Sąd nie zbadał jednak merytorycznie tej sprawy.
Pierwszy z protestów wyborczych został pozostawiony bez dalszego biegu z uwagi na fakt, że zgodnie z art. 82 Kodeksu Wyborczego nie można powoływać się w proteście wyborczym na nieprawidłowości w prowadzeniu kampanii wyborczej. Są ściśle określone przesłanki do wniesienia protesty wyborczego. Dlatego też został on pozostawiony bez dalszego biegu, sąd nie wchodził w meritum. Postanowienia nie są prawomocne, przysługuje na nie zażalenie do Sądu Apelacyjnego w Krakowie, uzasadnienia są też przygotowywane na wniosek. 
- wyjaśniała rzeczniczka sądu okręgowego w Tarnowie, sędzia Małgorzata Stanisławczyk - Karpiel.

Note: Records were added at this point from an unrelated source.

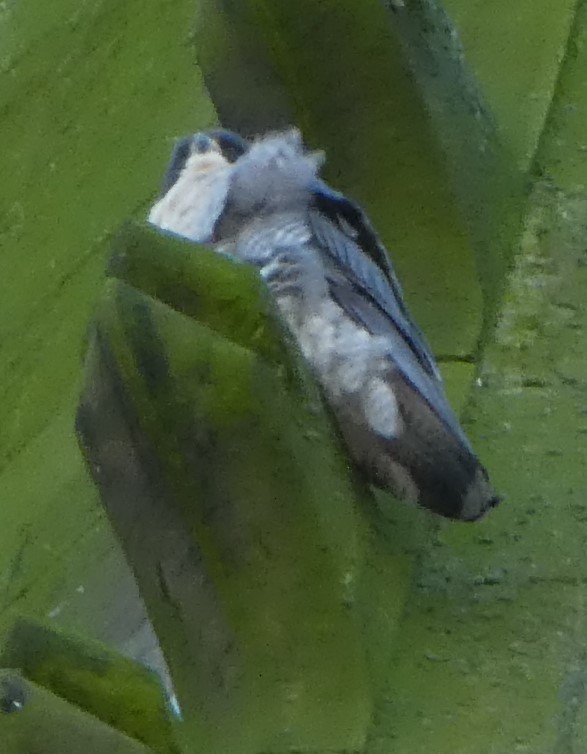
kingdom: Animalia
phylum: Chordata
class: Aves
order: Falconiformes
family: Falconidae
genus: Falco
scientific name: Falco peregrinus
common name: Peregrine falcon
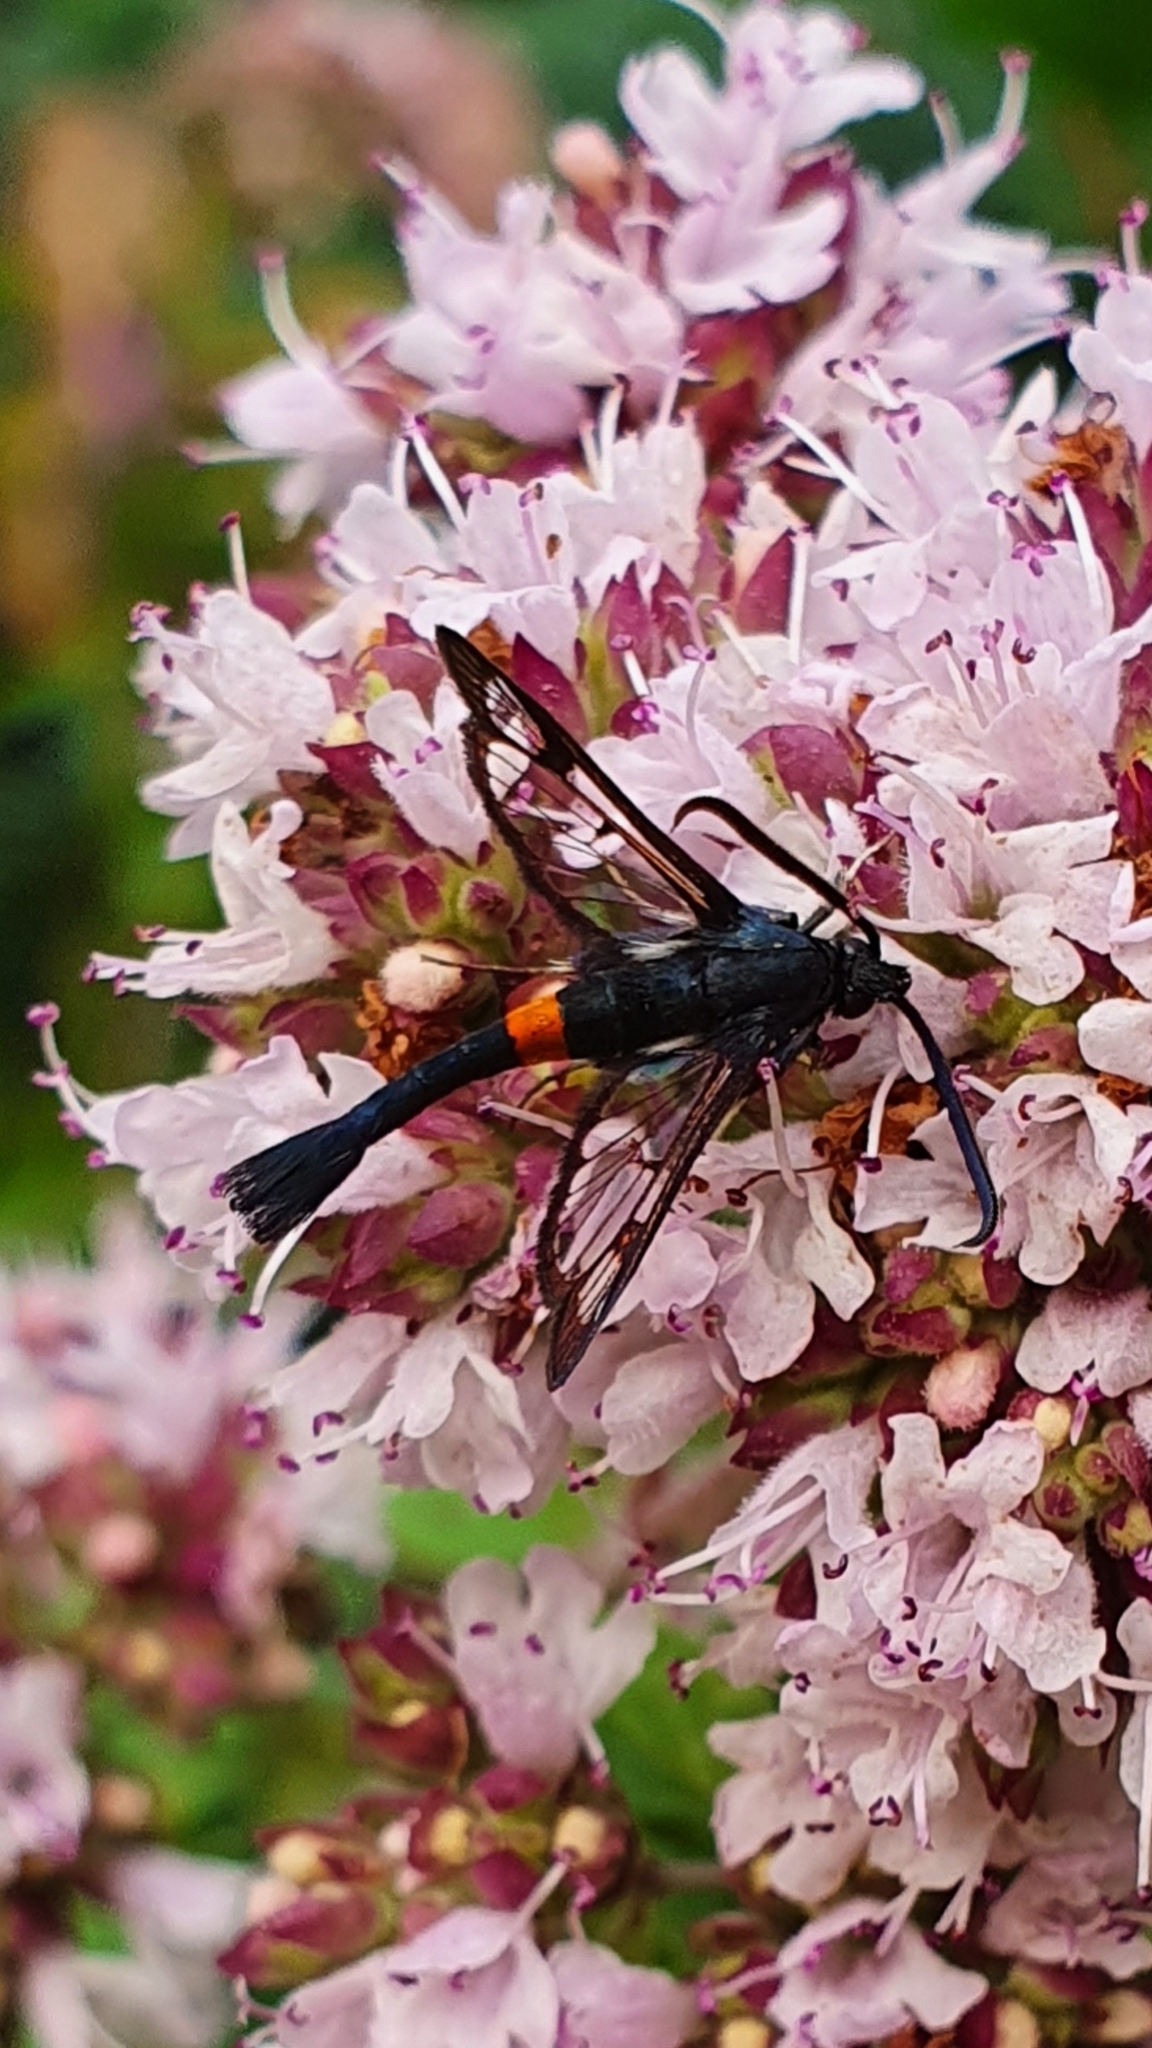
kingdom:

Na rozpatrzenie czekają jeszcze dwa protesty wyborcze. Jeden dotyczy drugiej tury wyborów samorządowych w Tarnowie i został złożony przez tą samą osobę. A drugi protest złożyła osoba, która uważa, że jeden z kandydatów na radnych na bocheńszczyźnie nie mógł startować bo był wcześniej karany.